“Brady and the Cooper Institute made me president.”
Abraham Lincoln said he was elected president in 1860 because of a speech and a photographer.
Photography had been invented in France barely twenty years before, but in the 1840s it became the rage in America. A number of Americans studied the photographic process, and a few decided that money could be made from it. One of those was Matthew Brady.
Brady opened a photographic studio in New York City in 1844. He took advantage of the universal curiosity about the photographic process by inviting every famous person who came to the city to his studio to have his or her picture taken. The result of Brady’s promotion is a remarkable collection of pictures of the glitterati of the mid 19th century. It also made Brady the most famous photographer in America.
Brady’s most important photograph was taken in 1860 when Abraham Lincoln came to town. Lincoln had been prominently mentioned as a presidential candidate of the young and growing Republican Party. He had left Illinois to complete a speaking tour in the northeast, and in February he was scheduled to address an audience at the Cooper Institute.
On the day of the address, Lincoln went to Brady’s studio at 359 Broadway. The photograph Brady took was shows a tall, serious-looking man who looked as though he could deal with the problems facing his country. Lincoln was not particularly handsome, but there is some arresting about his face and the way in which he looks into the camera.
The photograph was widely used by engravers during the next few months, so that most of the nation knew what Lincoln looked like.
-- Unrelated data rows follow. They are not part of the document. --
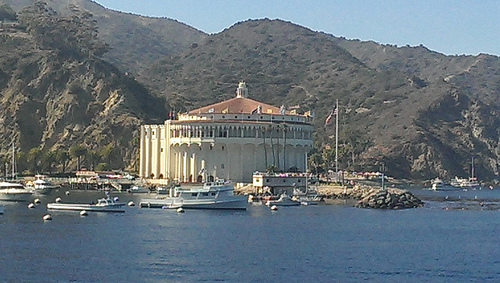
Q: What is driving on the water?
A: A boat.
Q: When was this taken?
A: During the day.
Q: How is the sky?
A: Clear.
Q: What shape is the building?
A: Round.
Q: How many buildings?
A: One.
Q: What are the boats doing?
A: Floating.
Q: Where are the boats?
A: In water.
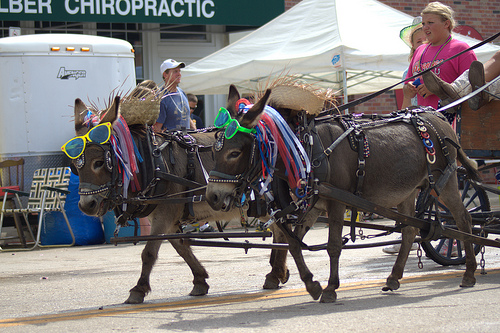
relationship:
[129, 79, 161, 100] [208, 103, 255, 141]
donkey wearing sunglasses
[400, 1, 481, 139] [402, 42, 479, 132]
woman wearing shirt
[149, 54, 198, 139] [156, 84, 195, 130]
man in shirt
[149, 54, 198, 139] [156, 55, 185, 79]
man wearing hat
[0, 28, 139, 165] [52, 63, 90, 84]
trailer with logo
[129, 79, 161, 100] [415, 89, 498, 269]
donkey pulling cart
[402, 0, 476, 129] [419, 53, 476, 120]
woman wearing boots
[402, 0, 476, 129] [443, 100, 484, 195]
woman wearing jeans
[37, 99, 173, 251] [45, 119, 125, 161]
donkey wearing sunglasses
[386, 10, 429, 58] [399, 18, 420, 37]
woman wearing hat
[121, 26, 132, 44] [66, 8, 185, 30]
window on the building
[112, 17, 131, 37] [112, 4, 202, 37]
window on the building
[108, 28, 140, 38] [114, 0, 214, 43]
window on the building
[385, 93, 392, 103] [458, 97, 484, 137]
brick in a wall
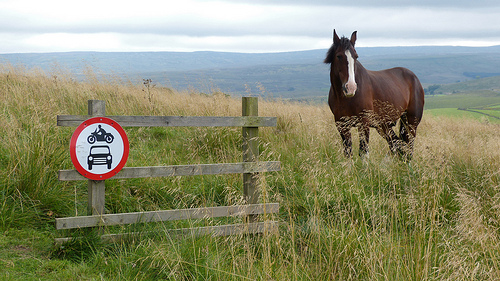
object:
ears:
[345, 30, 365, 48]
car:
[87, 145, 113, 171]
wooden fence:
[55, 93, 280, 238]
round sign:
[68, 114, 127, 178]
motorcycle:
[86, 123, 115, 145]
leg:
[332, 117, 354, 161]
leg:
[357, 125, 370, 155]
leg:
[372, 126, 398, 155]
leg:
[400, 117, 414, 160]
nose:
[340, 79, 360, 102]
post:
[83, 96, 113, 245]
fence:
[46, 86, 287, 253]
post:
[55, 114, 278, 128]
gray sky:
[4, 1, 497, 49]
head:
[320, 31, 364, 99]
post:
[241, 96, 263, 243]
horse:
[322, 27, 427, 169]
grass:
[0, 96, 499, 281]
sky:
[1, 0, 499, 55]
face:
[342, 50, 355, 93]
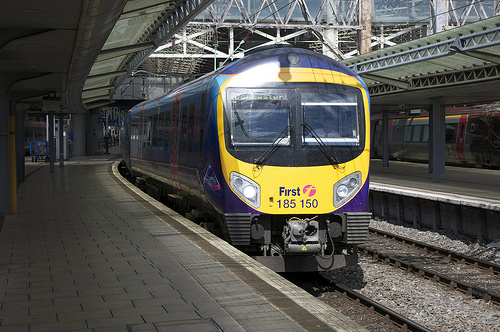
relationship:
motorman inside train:
[306, 115, 341, 137] [124, 40, 380, 244]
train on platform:
[128, 43, 401, 289] [0, 145, 369, 331]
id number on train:
[265, 177, 320, 208] [120, 39, 383, 271]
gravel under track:
[379, 274, 446, 312] [376, 278, 482, 328]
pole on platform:
[5, 112, 17, 223] [0, 145, 369, 331]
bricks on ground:
[0, 211, 235, 328] [59, 154, 499, 326]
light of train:
[227, 169, 265, 214] [121, 34, 386, 298]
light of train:
[325, 169, 373, 211] [121, 34, 386, 298]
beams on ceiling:
[142, 1, 499, 64] [154, 4, 407, 66]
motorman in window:
[308, 114, 341, 137] [298, 90, 358, 145]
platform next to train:
[14, 110, 150, 312] [155, 54, 377, 229]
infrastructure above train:
[149, 2, 497, 124] [120, 39, 383, 271]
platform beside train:
[370, 158, 498, 214] [120, 39, 383, 271]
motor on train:
[220, 209, 370, 285] [120, 39, 383, 271]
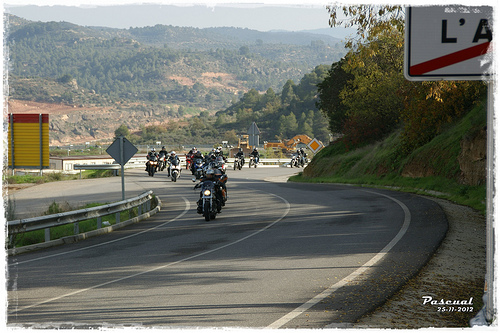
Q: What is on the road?
A: Bikes.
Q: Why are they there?
A: Traveling.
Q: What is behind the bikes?
A: Hills.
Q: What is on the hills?
A: Trees.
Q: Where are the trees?
A: On the hills.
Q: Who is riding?
A: People.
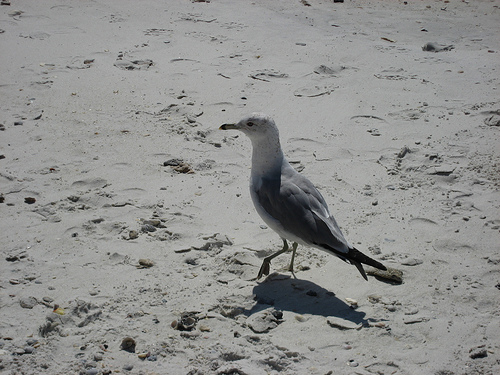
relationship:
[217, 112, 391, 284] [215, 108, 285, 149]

The speech that Lincoln gave that evening was his most famous to date. Speaking on the issue of slavery and its threat to the nation, Lincoln said that a house “divided against itself” cannot stand.
Lincoln later acknowledge that the day of his speech at the Cooper Union – the same day he had his picture taken by Matthew Brady – was the most important day of his presidential campaign.
Brady’s name today is associated with the many photographs he and his associates took during the Civil War. But we would have known about him anyway because before 1861 he had already been photographing the rich and the famous.
(Adapted from James Glen Stovall, Journalism: Who, What, When, Where, Why and How, Allyn and Bacon, 2005.)